Extend the passage below on FDA review of lab-developed COVID-19 tests, starting after its final sentence.

Excerpted passage.
- - - - - - -
Yet just as members of Congress were pursuing legislation to strengthen FDA’s diagnostics oversight last year, the existing framework was weakened. In August 2020, the Department of Health and Human Services announced that FDA could not require developers of COVID-19 LDTs to submit their tests for emergency use authorization (EUA), a process that provides an essential but expedited regulatory review for medical products needed during a public health emergency such as the coronavirus pandemic.
Eliminating EUA requirements exposed people to the risk of unproven, unsafe COVID-19 tests, and led to significant confusion for industry: In October 2020, FDA said that it would not even review EUAs of lab-developed COVID-19 tests that were submitted voluntarily. One month later, the White House announced that FDA was required to review these EUAs and would do so. The agency, however, continued to assert that it would not, exacerbating the regulatory uncertainty surrounding these products.
Earlier in the pandemic, FDA’s experience overseeing COVID-19 tests showed that the agency could effectively protect patients from faulty tests, but only if it had authority to do so and a clear picture of what was being marketed. For example, the agency reviewed 125 EUA applications for COVID-19 LDTs and found that 82—nearly two-thirds—had design or validation issues that needed to be corrected. FDA denied some authorizations altogether. In many cases, the agency was able to work with the labs to resolve problems so that tests could eventually be used. Unfortunately, labs began using an unknown number of COVID-19 LDTs without FDA review, some of which could have flaws similar to those detected among the 125 that the agency did examine.
- - - - - - -
Dataset entries.

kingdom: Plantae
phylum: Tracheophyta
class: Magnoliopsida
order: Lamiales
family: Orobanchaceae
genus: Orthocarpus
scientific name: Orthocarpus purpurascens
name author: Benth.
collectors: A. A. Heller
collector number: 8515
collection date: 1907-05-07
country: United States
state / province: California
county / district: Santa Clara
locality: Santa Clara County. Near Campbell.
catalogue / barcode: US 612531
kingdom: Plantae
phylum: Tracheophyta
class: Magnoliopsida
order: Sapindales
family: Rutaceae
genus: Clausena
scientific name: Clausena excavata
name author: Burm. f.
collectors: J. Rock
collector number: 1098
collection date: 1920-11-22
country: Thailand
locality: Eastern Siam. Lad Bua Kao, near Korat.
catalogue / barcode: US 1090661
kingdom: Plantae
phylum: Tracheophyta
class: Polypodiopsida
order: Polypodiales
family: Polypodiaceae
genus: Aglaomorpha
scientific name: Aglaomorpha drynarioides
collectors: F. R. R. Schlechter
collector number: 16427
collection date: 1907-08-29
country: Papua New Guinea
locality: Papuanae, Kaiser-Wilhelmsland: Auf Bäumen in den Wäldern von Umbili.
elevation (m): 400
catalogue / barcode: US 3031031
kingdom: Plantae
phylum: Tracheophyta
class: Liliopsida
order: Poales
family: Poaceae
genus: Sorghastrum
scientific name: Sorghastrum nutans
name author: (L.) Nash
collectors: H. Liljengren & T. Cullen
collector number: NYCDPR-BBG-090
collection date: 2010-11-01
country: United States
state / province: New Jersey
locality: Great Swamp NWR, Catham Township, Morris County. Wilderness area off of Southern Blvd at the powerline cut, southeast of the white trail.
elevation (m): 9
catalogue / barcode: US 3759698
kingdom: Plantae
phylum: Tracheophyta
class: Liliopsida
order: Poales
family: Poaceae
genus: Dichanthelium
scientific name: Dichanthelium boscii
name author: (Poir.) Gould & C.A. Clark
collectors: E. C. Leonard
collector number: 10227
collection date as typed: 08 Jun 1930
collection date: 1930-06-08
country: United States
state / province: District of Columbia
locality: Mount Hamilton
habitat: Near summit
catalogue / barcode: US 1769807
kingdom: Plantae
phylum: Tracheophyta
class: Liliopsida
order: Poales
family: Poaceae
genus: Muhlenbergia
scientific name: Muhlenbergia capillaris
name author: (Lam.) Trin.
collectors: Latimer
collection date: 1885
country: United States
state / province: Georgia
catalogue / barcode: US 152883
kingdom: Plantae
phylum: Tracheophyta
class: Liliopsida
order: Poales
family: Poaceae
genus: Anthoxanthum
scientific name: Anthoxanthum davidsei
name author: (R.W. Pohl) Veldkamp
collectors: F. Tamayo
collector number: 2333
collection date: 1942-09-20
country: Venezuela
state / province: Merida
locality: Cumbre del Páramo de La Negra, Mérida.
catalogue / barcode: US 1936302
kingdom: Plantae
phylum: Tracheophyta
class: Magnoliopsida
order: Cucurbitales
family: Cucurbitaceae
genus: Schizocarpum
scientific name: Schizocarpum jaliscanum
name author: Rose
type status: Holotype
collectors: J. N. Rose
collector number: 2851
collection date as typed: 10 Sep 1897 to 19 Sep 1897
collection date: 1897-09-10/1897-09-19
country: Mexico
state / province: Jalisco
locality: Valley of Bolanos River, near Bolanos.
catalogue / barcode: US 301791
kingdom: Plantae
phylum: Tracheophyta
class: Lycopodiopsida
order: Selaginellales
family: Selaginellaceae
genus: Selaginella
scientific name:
- - - - - - -
Task answer.
Issues have also arisen with diagnostic tests that are not technically LDTs because they were distributed to multiple test sites. Still, the process that unfolded highlights how FDA provides a crucial check on quality and reliability. At about the same time in 2020, two companies, Lepu Medical Technology and Innova Medical Group, began marketing COVID-19 tests that proved faulty—the Innova Medical Group SARS-CoV-2 Antigen Rapid Qualitative Test and the Lepu SARS-CoV-2 Antigen Rapid Test Kit and Lepu Leccurate SARS-CoV-2 Antibody Rapid Test Kit. Neither had undergone proper FDA review. Another company, Quidel, earned EUA approval from the FDA to market its Lyra test but later learned of test flaws because of postmarket surveillance and adverse event reporting.
Ultimately, FDA ordered Class I recalls—“the most serious type of recall” —of 8.7 million tests that “may cause serious injuries or death.” As of August 2021, Lepu kept its Lepu SARS-CoV-2 Antigen Rapid Test Kit and Lepu Leccurate SARS-CoV-2 Antibody Rapid Test Kit off the market, while Innova and Quidel worked with the agency to address the issues with their tests and reintroduced them, a benefit to the companies as well as to people who need reliable tests.
Broader reform is needed to strengthen FDA oversight of lab-developed tests, but Secretary Becerra can act now to clarify that the FDA has and will exercise its power to require emergency use authorizations for LDTs for COVID-19. This balanced approach would enable labs to continue bringing innovative and effective new tests to market quickly while empowering FDA to protect the public from faulty products that allow infection to spread.
Liz Richardson directs The Pew Charitable Trusts’ health care products project.